Uma decisão da Justiça de São Paulo determinou a apreensão dos passaportes do fundador da Polishop, João Appolinário, e de um de seus sócios, Carlos Marcos de Oliveira Neto. A ordem judicial autoriza a Polícia Federal a reter os documentos de viagem e foi tornada pública nesta segunda-feira, 26.
A medida integra uma execução de dívida movida pelo Itaú, que figura como credor da empresa. O valor discutido na ação é de R$ 1,76 milhão. Além da retenção dos passaportes, a Justiça determinou que os executados indiquem bens passíveis de penhora e apresentem estimativas de valor para viabilizar a quitação do débito.
No despacho, o juiz Douglas Iecco Ravacci afirmou que a medida foi adotada diante da resistência reiterada ao cumprimento de ordens judiciais. Segundo o magistrado, o histórico do processo demonstra a ineficácia das medidas executivas tradicionais, com sucessivas tentativas frustradas de localização de patrimônio que pudesse ser utilizado para satisfação do crédito.
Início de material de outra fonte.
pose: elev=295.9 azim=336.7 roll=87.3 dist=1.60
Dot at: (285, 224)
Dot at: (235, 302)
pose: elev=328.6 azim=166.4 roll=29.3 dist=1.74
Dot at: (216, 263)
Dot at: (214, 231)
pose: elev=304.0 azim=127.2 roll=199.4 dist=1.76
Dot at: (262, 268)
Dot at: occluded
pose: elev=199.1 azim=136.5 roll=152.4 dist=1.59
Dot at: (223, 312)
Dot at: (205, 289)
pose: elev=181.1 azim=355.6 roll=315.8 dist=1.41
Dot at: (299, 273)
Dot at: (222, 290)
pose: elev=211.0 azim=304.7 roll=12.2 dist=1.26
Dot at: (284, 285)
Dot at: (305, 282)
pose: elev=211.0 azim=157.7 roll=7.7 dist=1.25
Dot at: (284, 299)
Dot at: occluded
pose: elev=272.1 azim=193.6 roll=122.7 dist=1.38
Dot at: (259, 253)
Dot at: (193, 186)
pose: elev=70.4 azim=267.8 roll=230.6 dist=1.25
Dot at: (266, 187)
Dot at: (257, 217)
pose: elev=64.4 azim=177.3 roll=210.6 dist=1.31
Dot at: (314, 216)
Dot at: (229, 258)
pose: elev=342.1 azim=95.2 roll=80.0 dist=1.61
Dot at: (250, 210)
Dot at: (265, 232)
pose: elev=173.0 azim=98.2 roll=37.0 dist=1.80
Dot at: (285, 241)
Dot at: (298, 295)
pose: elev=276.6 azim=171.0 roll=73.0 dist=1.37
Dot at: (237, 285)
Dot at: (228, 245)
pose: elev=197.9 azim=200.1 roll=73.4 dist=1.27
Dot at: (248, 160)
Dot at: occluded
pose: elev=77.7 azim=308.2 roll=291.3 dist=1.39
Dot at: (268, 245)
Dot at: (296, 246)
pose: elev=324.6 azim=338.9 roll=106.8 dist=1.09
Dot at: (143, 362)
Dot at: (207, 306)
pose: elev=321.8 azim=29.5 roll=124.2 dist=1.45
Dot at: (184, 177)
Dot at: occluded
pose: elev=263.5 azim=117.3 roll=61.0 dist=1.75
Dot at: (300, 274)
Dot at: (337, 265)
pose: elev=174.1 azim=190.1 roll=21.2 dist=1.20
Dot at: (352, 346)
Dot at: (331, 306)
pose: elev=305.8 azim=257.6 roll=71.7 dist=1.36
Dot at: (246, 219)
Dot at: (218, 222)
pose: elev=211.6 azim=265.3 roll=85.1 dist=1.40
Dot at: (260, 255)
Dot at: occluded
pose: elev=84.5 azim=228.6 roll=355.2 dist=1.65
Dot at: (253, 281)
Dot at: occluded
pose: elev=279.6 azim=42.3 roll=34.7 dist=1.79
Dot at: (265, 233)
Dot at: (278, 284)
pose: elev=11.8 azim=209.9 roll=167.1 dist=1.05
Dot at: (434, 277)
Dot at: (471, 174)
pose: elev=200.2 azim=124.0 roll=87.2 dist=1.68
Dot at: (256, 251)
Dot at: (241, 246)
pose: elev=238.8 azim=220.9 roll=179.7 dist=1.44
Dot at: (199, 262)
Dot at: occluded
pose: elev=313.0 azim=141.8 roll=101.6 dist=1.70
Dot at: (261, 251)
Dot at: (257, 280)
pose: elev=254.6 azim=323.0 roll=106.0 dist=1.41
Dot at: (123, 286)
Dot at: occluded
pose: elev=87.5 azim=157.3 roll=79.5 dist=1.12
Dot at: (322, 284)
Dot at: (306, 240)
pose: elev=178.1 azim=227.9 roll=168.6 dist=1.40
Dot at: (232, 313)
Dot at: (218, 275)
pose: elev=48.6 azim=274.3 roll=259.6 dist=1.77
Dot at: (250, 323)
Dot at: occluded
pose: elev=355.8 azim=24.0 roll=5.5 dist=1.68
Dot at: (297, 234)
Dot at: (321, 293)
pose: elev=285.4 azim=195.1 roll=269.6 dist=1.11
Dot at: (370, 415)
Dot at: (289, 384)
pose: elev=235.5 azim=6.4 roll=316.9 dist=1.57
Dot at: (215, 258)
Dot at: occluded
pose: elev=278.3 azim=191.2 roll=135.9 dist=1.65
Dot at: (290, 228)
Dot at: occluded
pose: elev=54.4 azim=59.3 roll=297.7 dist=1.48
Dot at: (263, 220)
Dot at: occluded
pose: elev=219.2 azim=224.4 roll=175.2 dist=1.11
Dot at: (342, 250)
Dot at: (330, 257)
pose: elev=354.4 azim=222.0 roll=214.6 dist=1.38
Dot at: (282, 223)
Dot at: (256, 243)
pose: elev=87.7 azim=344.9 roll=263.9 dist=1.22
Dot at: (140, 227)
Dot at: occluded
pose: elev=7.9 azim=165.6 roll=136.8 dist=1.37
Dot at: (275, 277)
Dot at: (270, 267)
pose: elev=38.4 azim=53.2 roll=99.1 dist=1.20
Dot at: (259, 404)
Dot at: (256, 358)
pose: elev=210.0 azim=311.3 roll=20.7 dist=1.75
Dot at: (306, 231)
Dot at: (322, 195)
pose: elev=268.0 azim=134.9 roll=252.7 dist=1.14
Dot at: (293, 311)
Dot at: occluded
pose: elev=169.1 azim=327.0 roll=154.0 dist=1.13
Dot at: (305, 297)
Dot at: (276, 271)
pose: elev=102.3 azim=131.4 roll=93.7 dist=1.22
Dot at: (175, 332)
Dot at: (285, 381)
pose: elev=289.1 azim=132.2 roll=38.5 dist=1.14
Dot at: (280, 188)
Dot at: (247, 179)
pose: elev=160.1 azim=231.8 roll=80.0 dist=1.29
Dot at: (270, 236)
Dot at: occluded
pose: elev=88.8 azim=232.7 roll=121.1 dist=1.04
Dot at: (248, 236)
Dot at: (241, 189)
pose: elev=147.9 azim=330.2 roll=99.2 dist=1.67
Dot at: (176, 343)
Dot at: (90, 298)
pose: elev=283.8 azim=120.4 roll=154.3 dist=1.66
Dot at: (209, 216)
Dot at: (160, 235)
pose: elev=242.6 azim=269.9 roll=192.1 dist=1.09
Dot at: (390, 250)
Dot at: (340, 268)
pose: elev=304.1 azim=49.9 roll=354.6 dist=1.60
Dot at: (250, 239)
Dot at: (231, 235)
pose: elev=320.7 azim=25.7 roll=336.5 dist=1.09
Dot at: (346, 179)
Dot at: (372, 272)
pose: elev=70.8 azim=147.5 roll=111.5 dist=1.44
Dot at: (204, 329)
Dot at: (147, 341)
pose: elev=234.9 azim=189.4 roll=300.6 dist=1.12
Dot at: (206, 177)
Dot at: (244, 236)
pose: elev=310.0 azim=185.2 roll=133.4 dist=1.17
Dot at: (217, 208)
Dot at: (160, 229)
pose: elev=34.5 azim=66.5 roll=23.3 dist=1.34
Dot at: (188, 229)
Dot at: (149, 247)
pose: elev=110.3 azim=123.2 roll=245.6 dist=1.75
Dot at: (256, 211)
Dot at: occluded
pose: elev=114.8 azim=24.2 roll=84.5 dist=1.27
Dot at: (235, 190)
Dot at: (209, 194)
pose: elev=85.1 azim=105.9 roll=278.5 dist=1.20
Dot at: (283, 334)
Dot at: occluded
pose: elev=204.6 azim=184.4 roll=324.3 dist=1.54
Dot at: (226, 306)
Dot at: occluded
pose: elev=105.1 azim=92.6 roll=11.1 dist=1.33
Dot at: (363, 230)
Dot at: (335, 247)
A decisão estabelece que os passaportes permanecerão retidos até que os valores devidos sejam pagos ou até que os devedores indiquem bens suficientes para a penhora. O juiz também determinou a suspensão de atos de modificação patrimonial enquanto não houver julgamento do mérito de recurso apresentado, com o objetivo de preservar a eficácia de eventual decisão de instância superior.
O mesmo processo já havia resultado em outras determinações judiciais. Em novembro de 2025, o magistrado autorizou a apreensão de relógios de luxo pertencentes a João Appolinário como forma de garantir o pagamento da dívida. Após questionamentos da defesa, o juiz delimitou que a medida deveria observar um teto de valor e determinou que o banco credor especificasse quais bens pretendia penhorar.
Naquela ocasião, foi estabelecido que o empresário apresentaria uma relação dos bens disponíveis e a respectiva avaliação financeira. As novas medidas adotadas pela Justiça se inserem no mesmo contexto de execução, diante da ausência de indicação de ativos suficientes para a satisfação do crédito cobrado pelo Itaú.